La description devient plus piquante quand on replace les choses dans le temps. En début de saison 2024-2025, le « néo-retraité international » illuminait les matches, apportant ce supplément d’âme que réclame l’Atlético parfois en panne d’inspiration. Puis mars est arrivé. C’est le mois où l’équipe croyait pouvoir tout gagner et, paradoxalement, s’est retrouvée battue dans toutes les compétitions. Griezmann, jusque-là lumière intermittente, s’est éteint au pire moment. Statistiquement, il n’a toujours pas marqué contre une équipe du top 9 en Liga la saison passée, et cette saison cherche à lancer son compteur. Le calendrier offre une fenêtre : un derby contre le Real Madrid.
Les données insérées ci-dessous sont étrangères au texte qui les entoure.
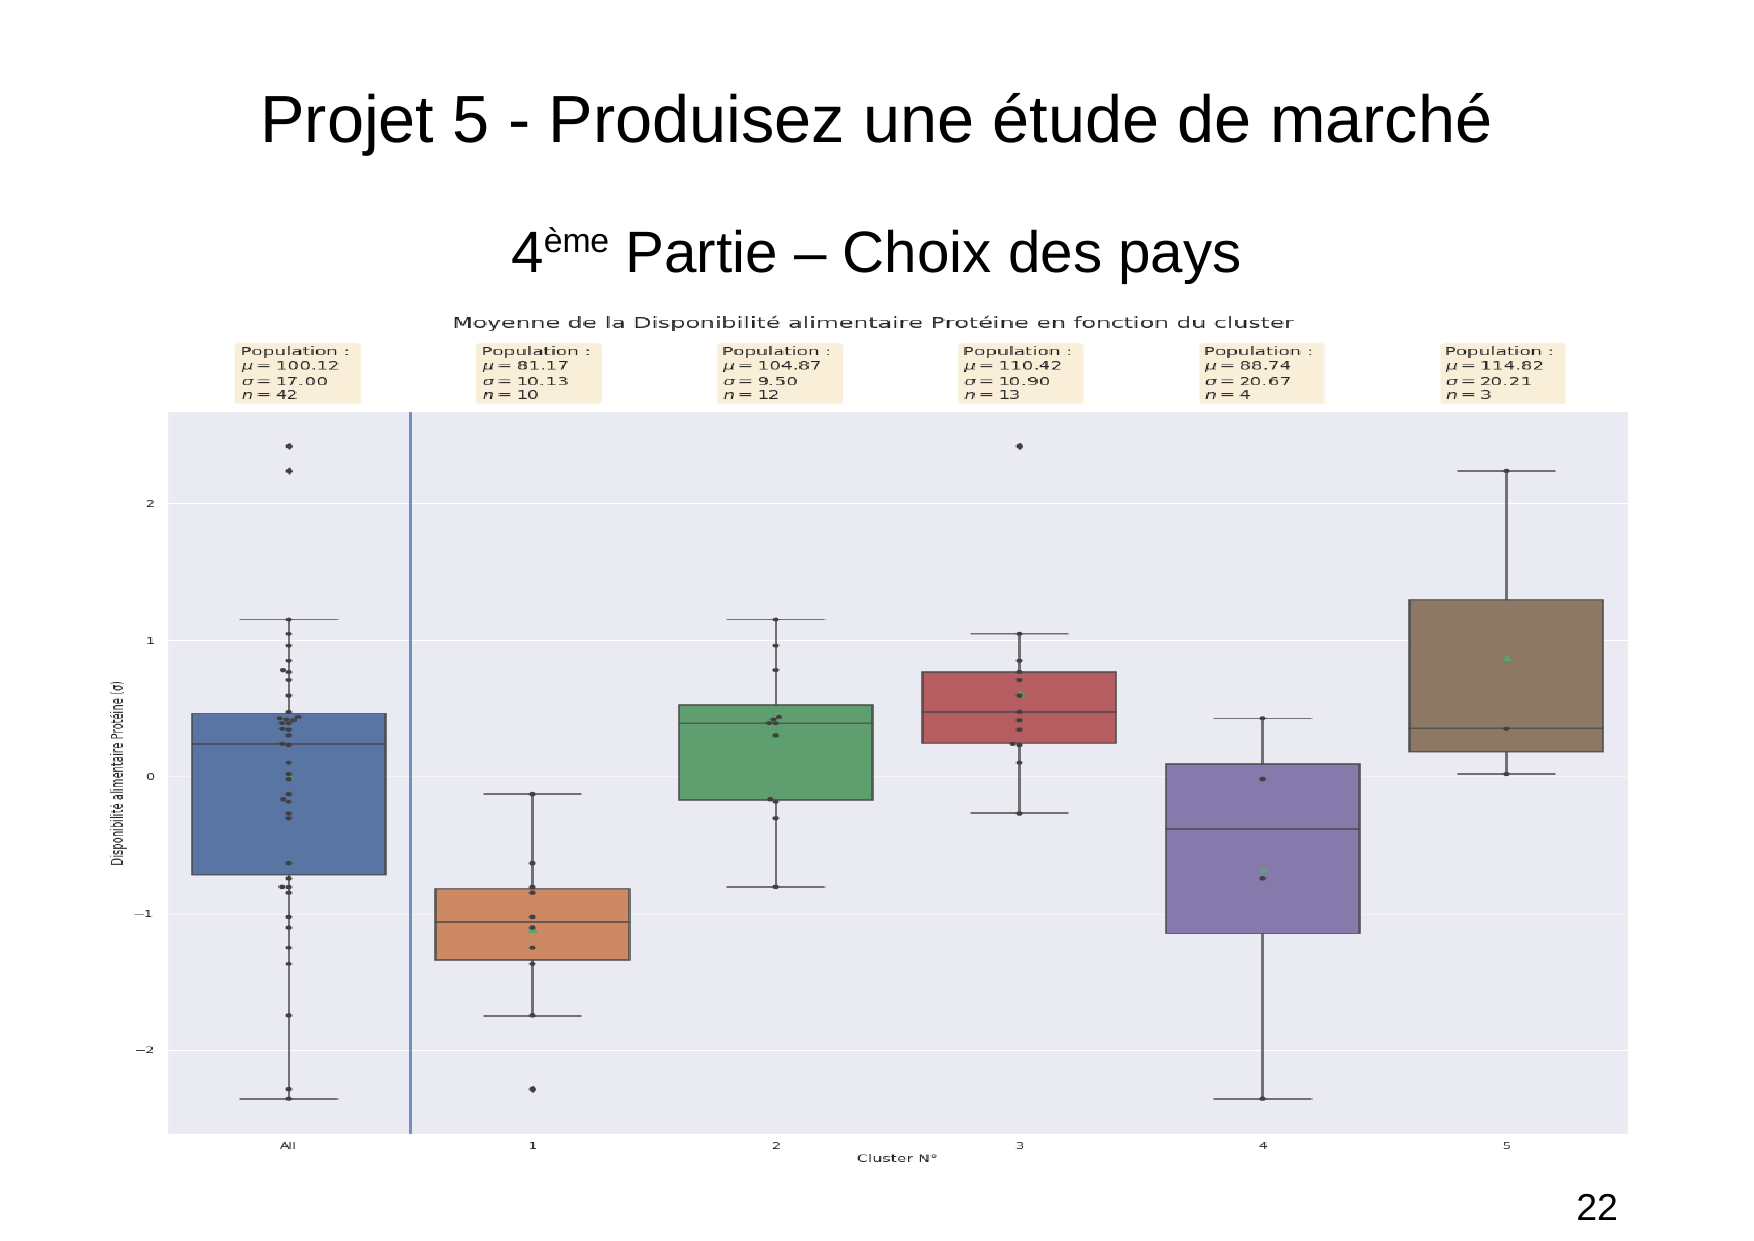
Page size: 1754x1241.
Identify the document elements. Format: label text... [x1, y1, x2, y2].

subtitle 4ème Partie – Choix des pays [140, 188, 1614, 307]
title Projet 5 - Produisez une étude de marché [140, 48, 1614, 188]
picture [82, 307, 1654, 1173]
text_box <numéro> [1561, 1178, 1754, 1241]
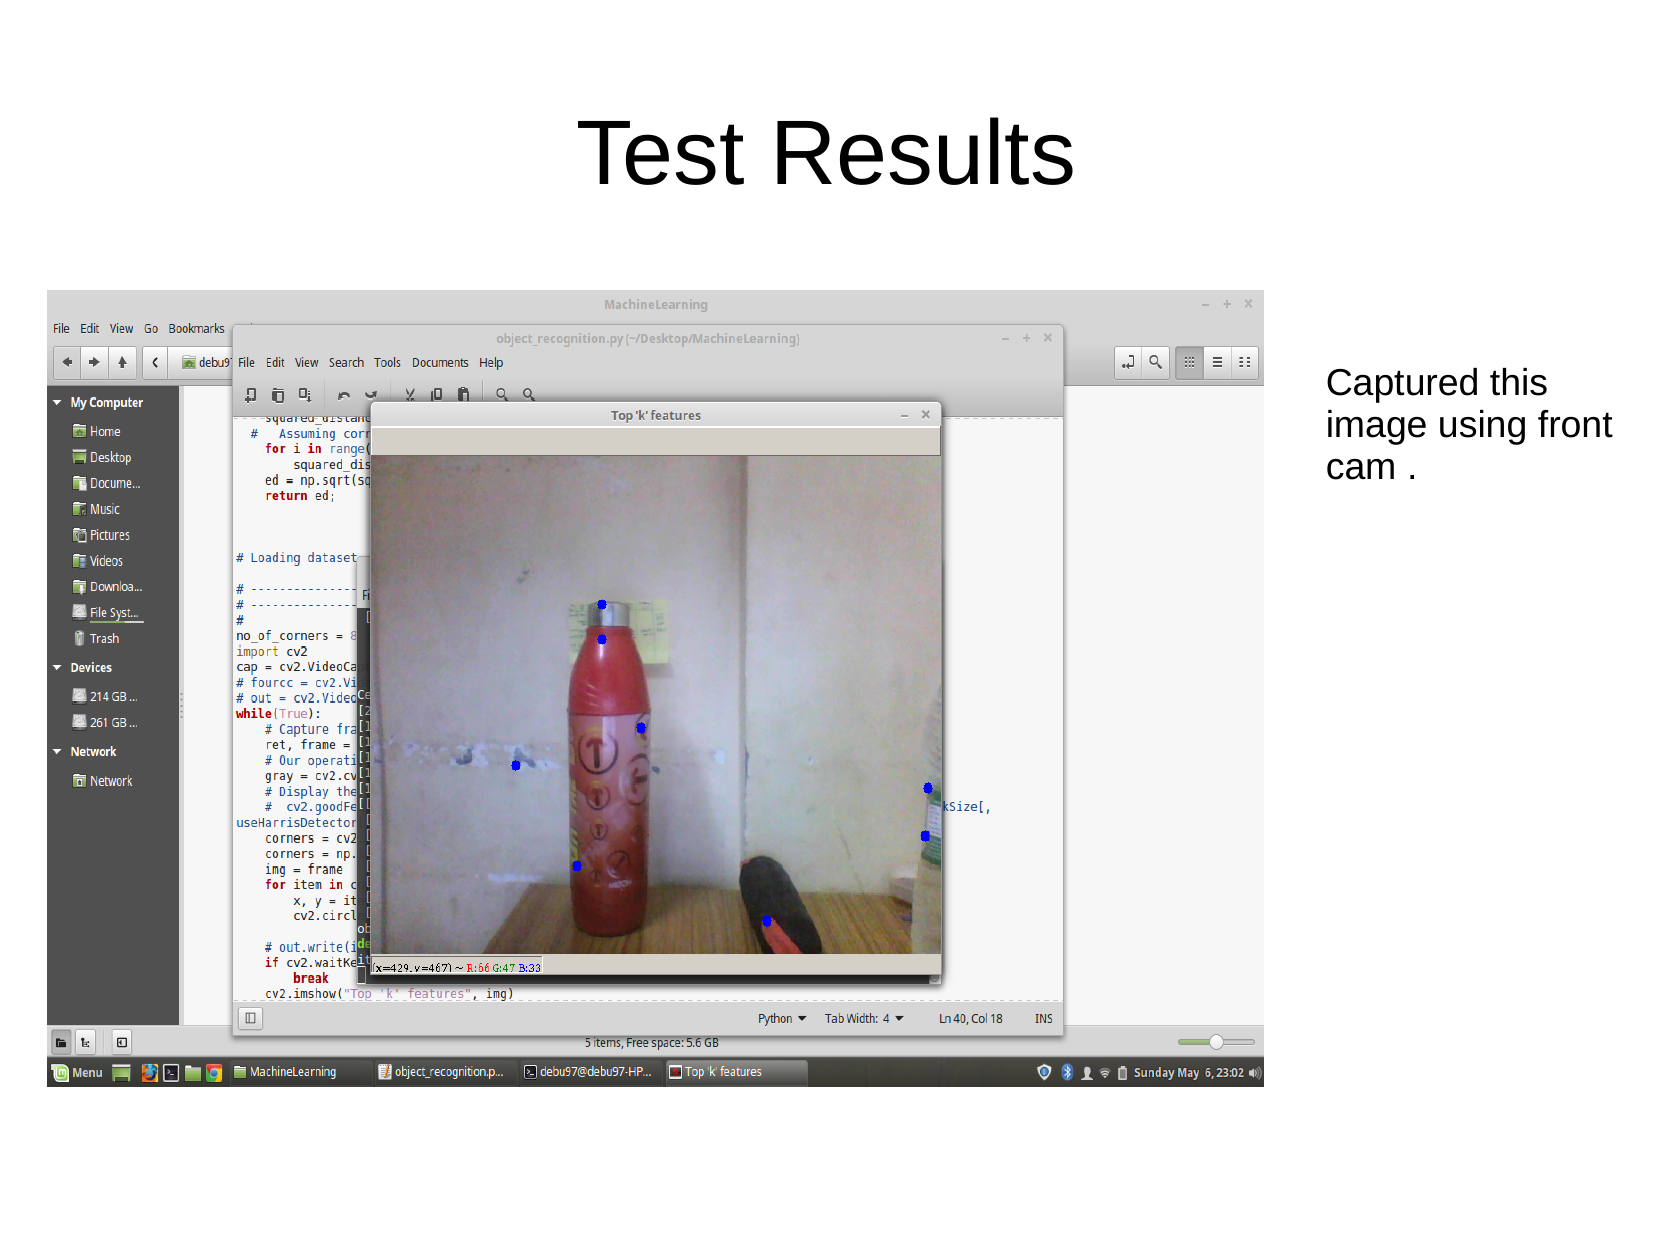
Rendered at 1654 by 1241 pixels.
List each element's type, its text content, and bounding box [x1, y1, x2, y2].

Plus théâtral, difficile à imaginer.
La situation n’est pas figée, et la franchise des bilans le rappelle sans indulgence. Reste à voir si le joueur ressortira du banc avec la même assurance qu’il avait le 1er février ou si le match contre le Real sera un simple soupir avant l’oubli. Le récit est simple, froid et répétitif : beau geste initial, longue panne, quelques titularisations héritées des malheurs collectifs, critiques publiques et statistiques en baisse. L’espoir peut subsister, mais le speaker semble déjà fatigué de répéter la même rengaine.